Sébastien Lecornu, étrangement sorti de sa léthargie parisienne, tente désespérément de prouver son « utilité » à Marseille. Accusé par son propre camp de vouloir simplement « faire la planche » jusqu’à la fin du quinquennat, le premier ministre se met en scène sur le dossier épineux du logement. Mais derrière ce brusque regain d’activité se cache-t-il un véritable engagement ou une simple opération de communication désespérée ?
Habituellement reclus dans la capitale, Lecornu s’est offert un bain de foule marseillais, multipliant les selfies et les poignées de main. Un spectacle inhabituel pour celui qui, jusqu’alors, cultivait une image de premier ministre réfractaire à la communication. Ironie du sort, cette subite ferveur pour les déplacements provinciaux ne trompe personne : l’objectif est clair, éviter l’enfermement dans un rôle de simple ministre des Relations avec le Parlement. Après Bordeaux et avant Toulouse, Marseille devient le théâtre de cette pièce politique douteuse.
La présence de tous les élus locaux, du maire socialiste Benoît Payan aux députés du RN et de LFI, donne à cette mascarade un air de consensus artificiel.

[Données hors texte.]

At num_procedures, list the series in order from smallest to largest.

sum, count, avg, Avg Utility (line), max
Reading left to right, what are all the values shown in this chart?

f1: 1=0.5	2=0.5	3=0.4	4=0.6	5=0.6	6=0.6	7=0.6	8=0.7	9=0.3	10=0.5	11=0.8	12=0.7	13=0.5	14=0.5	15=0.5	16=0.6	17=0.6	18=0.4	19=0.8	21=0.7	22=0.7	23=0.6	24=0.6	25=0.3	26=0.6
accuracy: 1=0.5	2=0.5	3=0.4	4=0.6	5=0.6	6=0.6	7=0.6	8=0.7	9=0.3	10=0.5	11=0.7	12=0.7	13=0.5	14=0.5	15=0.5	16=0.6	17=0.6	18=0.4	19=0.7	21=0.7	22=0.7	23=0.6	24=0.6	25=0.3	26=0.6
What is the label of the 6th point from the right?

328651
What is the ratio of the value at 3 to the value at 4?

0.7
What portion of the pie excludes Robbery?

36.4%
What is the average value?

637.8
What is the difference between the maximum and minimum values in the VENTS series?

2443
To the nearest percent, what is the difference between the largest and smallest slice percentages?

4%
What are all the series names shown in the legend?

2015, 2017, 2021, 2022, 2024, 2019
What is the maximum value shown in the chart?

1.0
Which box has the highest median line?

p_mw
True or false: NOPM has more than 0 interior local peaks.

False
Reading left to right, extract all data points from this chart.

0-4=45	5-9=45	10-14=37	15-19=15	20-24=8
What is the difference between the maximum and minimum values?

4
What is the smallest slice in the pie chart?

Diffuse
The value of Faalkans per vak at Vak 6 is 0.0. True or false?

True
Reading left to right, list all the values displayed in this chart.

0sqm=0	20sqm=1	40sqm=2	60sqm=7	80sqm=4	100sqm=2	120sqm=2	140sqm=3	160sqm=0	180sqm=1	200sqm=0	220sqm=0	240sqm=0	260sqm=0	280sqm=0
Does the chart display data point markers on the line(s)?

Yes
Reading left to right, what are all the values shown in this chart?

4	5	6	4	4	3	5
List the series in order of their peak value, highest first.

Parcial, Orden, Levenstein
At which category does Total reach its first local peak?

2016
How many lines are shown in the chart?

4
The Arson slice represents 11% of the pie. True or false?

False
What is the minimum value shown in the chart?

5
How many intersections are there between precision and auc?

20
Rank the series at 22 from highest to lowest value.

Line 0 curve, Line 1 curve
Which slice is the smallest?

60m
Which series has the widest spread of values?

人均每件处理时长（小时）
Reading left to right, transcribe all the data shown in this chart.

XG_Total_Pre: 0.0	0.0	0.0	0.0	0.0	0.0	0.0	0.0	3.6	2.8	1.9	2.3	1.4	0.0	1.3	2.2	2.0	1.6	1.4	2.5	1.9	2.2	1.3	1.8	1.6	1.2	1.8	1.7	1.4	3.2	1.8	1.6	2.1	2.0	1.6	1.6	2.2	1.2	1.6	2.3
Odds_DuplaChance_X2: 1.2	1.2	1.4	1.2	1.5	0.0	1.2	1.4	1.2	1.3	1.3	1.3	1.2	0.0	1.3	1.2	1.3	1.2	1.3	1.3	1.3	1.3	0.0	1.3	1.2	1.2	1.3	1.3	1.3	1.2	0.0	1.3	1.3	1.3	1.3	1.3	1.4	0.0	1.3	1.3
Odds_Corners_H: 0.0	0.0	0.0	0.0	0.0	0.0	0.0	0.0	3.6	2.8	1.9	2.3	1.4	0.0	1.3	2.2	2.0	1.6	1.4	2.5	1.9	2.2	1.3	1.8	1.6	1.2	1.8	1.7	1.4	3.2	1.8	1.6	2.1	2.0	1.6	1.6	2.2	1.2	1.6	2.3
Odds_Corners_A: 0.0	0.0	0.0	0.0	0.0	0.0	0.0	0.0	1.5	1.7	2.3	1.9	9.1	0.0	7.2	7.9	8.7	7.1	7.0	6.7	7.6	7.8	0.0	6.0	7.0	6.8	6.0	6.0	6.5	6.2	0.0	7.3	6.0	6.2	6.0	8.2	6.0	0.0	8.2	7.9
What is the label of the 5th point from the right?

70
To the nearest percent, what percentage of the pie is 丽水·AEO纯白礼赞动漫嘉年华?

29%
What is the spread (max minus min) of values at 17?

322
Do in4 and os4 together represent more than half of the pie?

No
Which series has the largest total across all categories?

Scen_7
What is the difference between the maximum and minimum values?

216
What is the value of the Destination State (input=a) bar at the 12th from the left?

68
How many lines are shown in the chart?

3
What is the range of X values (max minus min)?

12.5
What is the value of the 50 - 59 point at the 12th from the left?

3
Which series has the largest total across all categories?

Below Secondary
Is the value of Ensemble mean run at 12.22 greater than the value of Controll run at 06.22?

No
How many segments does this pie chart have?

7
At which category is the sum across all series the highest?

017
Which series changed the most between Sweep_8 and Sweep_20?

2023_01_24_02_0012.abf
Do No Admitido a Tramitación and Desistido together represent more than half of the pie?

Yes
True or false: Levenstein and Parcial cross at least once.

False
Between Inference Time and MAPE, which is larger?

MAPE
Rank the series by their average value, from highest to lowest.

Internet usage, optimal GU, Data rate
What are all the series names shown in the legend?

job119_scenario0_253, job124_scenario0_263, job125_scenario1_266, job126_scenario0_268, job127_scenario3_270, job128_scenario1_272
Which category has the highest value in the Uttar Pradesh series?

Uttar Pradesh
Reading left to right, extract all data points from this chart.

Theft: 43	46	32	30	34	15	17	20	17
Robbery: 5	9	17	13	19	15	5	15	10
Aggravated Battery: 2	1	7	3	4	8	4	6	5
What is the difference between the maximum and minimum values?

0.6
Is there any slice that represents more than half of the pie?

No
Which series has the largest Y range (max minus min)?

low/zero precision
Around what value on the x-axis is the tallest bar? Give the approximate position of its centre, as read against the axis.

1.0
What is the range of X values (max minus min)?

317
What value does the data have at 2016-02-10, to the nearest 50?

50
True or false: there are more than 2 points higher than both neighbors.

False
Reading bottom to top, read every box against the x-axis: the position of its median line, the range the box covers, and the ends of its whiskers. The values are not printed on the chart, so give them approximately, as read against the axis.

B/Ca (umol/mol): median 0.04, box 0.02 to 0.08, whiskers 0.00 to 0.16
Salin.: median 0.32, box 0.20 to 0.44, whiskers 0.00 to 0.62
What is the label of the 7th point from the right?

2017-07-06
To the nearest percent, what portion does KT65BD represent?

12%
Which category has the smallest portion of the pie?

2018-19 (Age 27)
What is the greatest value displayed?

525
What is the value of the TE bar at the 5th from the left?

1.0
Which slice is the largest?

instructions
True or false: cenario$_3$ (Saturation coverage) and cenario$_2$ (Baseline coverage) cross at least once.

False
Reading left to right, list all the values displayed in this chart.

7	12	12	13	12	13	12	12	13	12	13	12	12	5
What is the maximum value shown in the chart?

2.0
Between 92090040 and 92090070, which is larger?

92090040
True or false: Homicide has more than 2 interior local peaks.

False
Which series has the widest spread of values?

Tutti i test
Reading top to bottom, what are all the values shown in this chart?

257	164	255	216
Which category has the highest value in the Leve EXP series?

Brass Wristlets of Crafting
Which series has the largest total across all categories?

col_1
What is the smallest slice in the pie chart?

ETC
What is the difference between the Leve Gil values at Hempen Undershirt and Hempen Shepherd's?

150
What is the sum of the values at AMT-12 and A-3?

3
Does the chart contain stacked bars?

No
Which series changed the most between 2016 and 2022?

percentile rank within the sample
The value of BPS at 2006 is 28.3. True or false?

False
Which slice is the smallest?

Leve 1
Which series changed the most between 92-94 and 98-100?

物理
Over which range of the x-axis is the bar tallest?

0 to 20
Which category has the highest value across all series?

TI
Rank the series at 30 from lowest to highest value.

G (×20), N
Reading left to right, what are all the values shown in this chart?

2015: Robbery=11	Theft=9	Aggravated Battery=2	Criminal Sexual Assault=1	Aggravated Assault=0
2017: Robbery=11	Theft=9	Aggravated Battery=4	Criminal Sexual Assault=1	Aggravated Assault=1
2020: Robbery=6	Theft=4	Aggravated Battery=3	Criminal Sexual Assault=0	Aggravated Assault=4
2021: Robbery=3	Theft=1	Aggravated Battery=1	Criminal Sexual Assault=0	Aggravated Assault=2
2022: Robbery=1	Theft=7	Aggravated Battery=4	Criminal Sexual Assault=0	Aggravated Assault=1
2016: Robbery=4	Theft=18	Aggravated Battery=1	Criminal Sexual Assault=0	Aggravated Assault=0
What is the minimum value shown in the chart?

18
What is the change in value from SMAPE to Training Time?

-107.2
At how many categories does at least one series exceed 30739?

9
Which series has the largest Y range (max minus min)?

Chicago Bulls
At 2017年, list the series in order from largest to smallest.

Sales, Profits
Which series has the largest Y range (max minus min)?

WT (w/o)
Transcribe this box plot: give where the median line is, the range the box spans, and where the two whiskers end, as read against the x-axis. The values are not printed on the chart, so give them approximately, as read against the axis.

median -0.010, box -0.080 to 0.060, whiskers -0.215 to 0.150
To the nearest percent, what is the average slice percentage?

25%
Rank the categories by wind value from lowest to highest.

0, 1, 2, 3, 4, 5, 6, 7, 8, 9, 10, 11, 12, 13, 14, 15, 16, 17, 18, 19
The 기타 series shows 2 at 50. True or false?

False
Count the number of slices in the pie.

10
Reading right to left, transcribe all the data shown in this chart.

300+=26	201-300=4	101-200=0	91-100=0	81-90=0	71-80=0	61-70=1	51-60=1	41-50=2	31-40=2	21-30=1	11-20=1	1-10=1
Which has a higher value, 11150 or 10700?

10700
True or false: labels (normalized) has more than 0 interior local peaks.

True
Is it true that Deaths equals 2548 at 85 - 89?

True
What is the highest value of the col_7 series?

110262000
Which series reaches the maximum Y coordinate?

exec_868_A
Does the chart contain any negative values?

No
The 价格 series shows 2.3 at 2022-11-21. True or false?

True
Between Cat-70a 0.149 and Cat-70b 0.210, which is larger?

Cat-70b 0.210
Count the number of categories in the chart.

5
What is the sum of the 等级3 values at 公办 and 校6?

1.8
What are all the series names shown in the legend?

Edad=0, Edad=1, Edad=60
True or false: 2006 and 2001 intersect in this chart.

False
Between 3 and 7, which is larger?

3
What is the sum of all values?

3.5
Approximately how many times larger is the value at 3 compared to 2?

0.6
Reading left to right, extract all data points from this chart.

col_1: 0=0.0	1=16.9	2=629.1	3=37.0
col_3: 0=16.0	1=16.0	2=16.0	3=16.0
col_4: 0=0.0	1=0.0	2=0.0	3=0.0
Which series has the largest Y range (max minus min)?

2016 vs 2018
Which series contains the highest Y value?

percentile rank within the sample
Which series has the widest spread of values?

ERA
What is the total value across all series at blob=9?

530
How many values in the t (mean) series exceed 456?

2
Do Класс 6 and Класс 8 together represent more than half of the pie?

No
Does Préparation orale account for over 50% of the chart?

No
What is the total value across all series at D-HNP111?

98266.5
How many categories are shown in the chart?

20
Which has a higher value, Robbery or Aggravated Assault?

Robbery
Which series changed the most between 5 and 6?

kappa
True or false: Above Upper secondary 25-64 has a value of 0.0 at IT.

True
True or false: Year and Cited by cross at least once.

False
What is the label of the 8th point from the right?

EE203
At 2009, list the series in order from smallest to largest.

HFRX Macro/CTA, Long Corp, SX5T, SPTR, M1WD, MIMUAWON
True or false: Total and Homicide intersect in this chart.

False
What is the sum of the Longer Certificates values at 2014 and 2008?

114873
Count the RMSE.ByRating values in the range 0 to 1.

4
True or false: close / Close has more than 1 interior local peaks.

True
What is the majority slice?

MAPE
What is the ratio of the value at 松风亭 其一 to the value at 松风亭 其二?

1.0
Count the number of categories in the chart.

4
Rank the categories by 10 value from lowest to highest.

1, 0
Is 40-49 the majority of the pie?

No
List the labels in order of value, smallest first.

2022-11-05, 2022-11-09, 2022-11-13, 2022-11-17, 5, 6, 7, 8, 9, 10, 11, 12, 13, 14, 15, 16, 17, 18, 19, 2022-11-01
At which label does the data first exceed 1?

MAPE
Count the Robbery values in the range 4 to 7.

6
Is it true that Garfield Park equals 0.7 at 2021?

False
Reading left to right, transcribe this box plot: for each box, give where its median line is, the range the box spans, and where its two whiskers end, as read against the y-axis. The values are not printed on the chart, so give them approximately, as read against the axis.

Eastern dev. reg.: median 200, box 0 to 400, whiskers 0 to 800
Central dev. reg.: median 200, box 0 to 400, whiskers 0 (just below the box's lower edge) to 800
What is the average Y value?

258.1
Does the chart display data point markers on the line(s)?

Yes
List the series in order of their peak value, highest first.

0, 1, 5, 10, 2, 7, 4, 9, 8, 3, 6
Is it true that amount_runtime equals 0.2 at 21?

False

Alors que le pays s’enfonce dans une crise du logement sans précédent, les grands discours et les promesses creuses de Lecornu risquent fort de n’être qu’un écran de fumée. Marseille, ville emblématique des défis sociaux, est-elle vraiment le terrain d’une action concrète ou plutôt celui d’une opération de séduction ratée ? Le doute, légitime, persiste quant à la réelle capacité du premier ministre à apporter des solutions viables, plutôt que de simples coups de communication.